この発見に至るために私はこの10年間、ライブに通い続けて毎回クライマックスで盛大に演奏されるこの曲を聴きながら毎回ボロンボロンないていたのだな・・・。

で、いまちょっと気づいたんですけど、この回のあらすじ!

第25話 Catastrophe(カタストロフ)
様々なfieldを越え、執拗に司を狙う『偏在する意志』。「回復役は僕が引き受けるよ」戦いの中、いつしか司は『本当の仲間(パーティ)』の一員になっていく。

↑で戦ってた敵は、『偏在する意志』だそうですよ!!!
え、それってものすごくディスコースっぽくないですか????
誰の意思なんだかわからんけどつねにつきまとっては自分を痛めつけたり縛ったり行く手を阻んだり恐怖を与えてくるもの!!!

自分の人生の当事者でなくなってしまうこと

いやー、なんか、ありますよね。
自分が、自分の人生の当事者になってない感じ。
私自身がそうだったこともあるし、
そうでなくなったころに、過去の自分と全く同じように、その状態になっちゃってる人を見たこともある・・・
そういう状態って、「だめなやつ」って言われやすくて・・・
でも、もうこういう状況になってから「自分のことなんだから自分でなんとかしないとだめでしょ」って喝を入れてもらえても、その言葉が響くレベルにもはやいないときもあって・・・
怒りも悲しみももはや感じない、「虚無」ってかんじの。
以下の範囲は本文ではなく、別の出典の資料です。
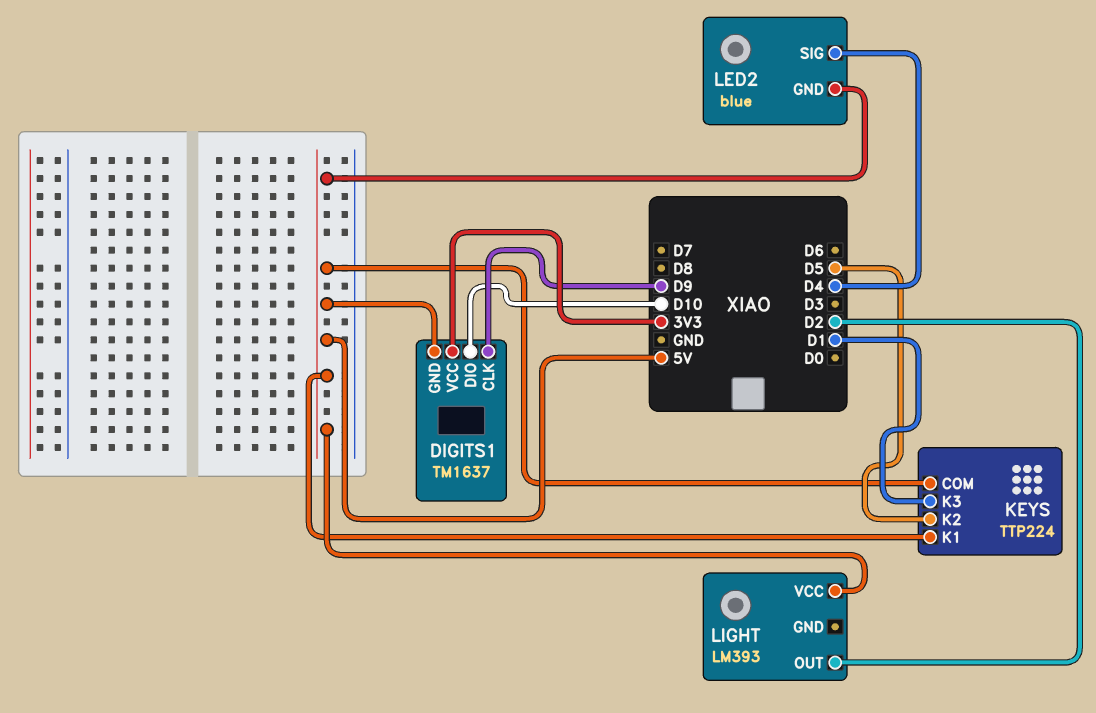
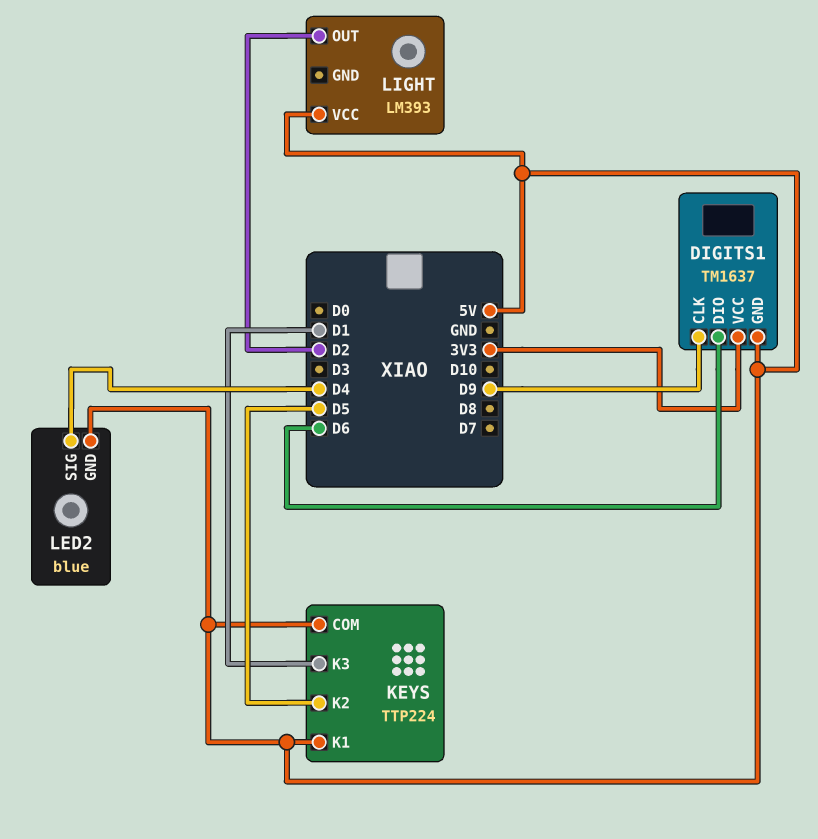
DIGITS1 pin DIO: D10 -> D6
感覚が麻痺してる感じの。

うん、そういう状態の人ってあるいみ1対1のカウンセリングはつらいかもしれない。
だってもうなにもない(と思うしかないところに追いやられてる)から。
「出して」って言われても、「いや出すものなんにもないです」だし
「そんなはずない、なにかあるはずよ」って優しく言われても「(ごめんなさい、ないんです。ごめんなさい、出せなくて。ごめんなさい、わたしがこんなせいで、勤めを果たすことができないという無力感を感じさせて。)」ってなる。
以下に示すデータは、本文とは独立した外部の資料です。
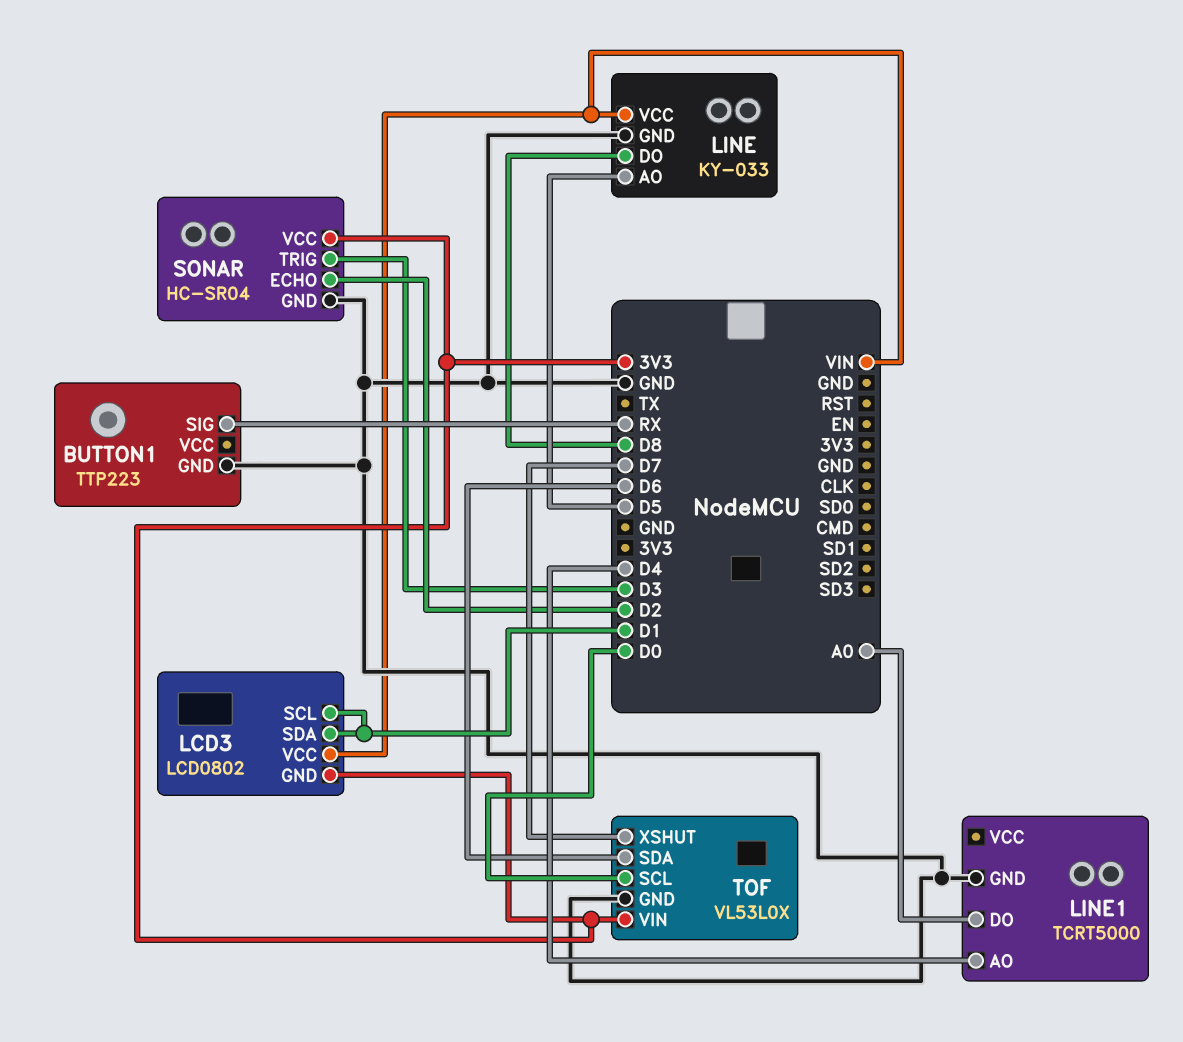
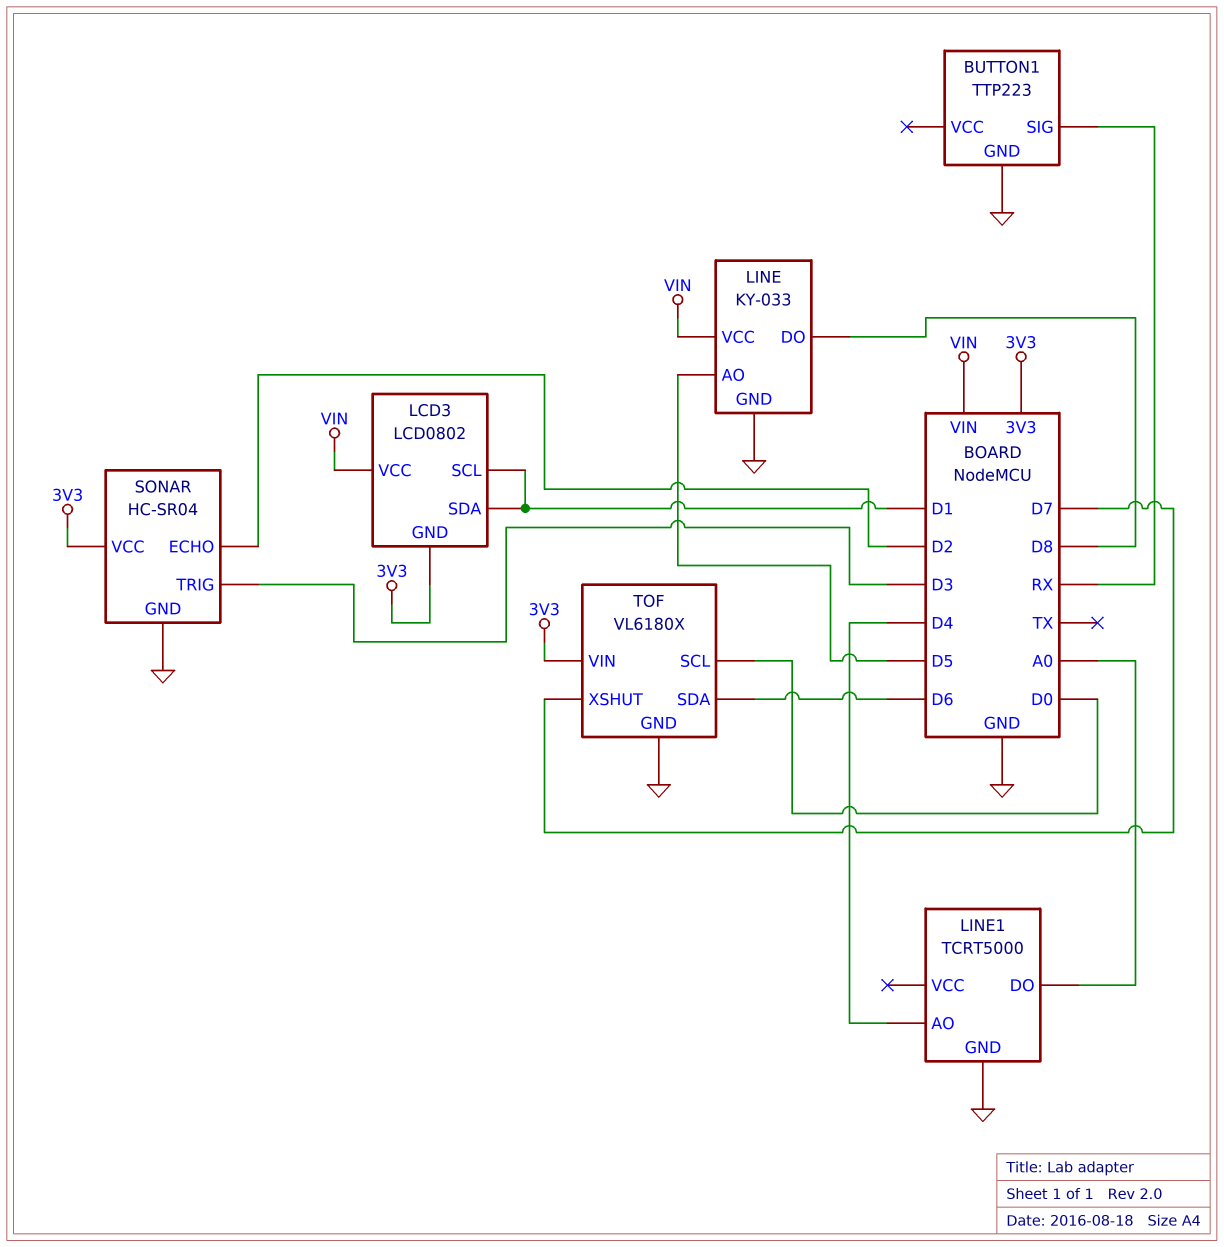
TOF: VL53L0X -> VL6180X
そういうときは、この合議制がとてもあってる気がする。
初回は全く喋らなくてもいいくらい。
そういうバラエティ番組を見てるくらいの感じで。
(でもそのバラエティ番組のテーマやタイトルが「自分」っていう不可思議さ。そこからって、始めやすい気がする。)

私は「だって禁止」ルールに懐疑的である

またちょっと話が変わるんだけど、ふと思ったので・・・

「だって」禁止ルール、あるじゃないですか。
できない理由を探すなっていう。
いかにも正しい。いや、基本的にそれは正しい。まっとうだ。
でも、「だって」という言葉を取り上げられたら、もうなにも言葉を生み出せなくなる状況に陥ってるひとだっているんだ。

だってを言っちゃいけない。
であれば、このように言わなきゃいけない。
そうであらねばならない。
そうであれない自分は、まちがいだ。だめな状況だ。このだめな状況から抜け出さなければ。
・・・どうやって??
できないことをやるしかない。
・・・できなくて困ってるのに??

なんだかよくわからない循環エラーに陥るような感じ。

打開策は、まずは「だって」を解禁することなんじゃないか?
「だって」の先に続く言葉から、その人、この地球上でたった一人しかいないその人の、唯一無二の処方箋が、編み出されていくのではないのか???

めっちゃ余談

そういえば、合議制について「簡単に言えば、脳内会議のようなもの」という表現がとてもわかりやすかったのですが、それと同時に思い出したのは『脳内ポイズンペリー』という漫画でございました。

めちゃおもろい。私はこの漫画を読んで恋愛漫画を読めるようになった。
かつては、恋愛だけが主題の漫画を読んでいると主人公の言動が意味不明すぎてイライラして途中で投げ捨てる勢いだったんだけど、この漫画の「脳内会議っぷり」を見て、すごく納得した。ああ、かつて見ててイライラしたヒロインの頭の中でもこのくらいのドタバタがあったんだわっておもったら、なんか許せるようになった(笑)
この作品のヒロインの行動も、行動だけ見たら、すっごい意味不明だと思うんですよ。はぁ!? 信じられないんだけど!? とか思うものも多い。でも、その裏で行われてるてんやわんやの脳内会議を見てると、ああ・・・そうなんだね・・・と、ちょっと、親しみがわく。

映画化もしたようだ。(今年、舞台もやってたらしい!?)キャスティングがめっちゃいいね。見てみようかな。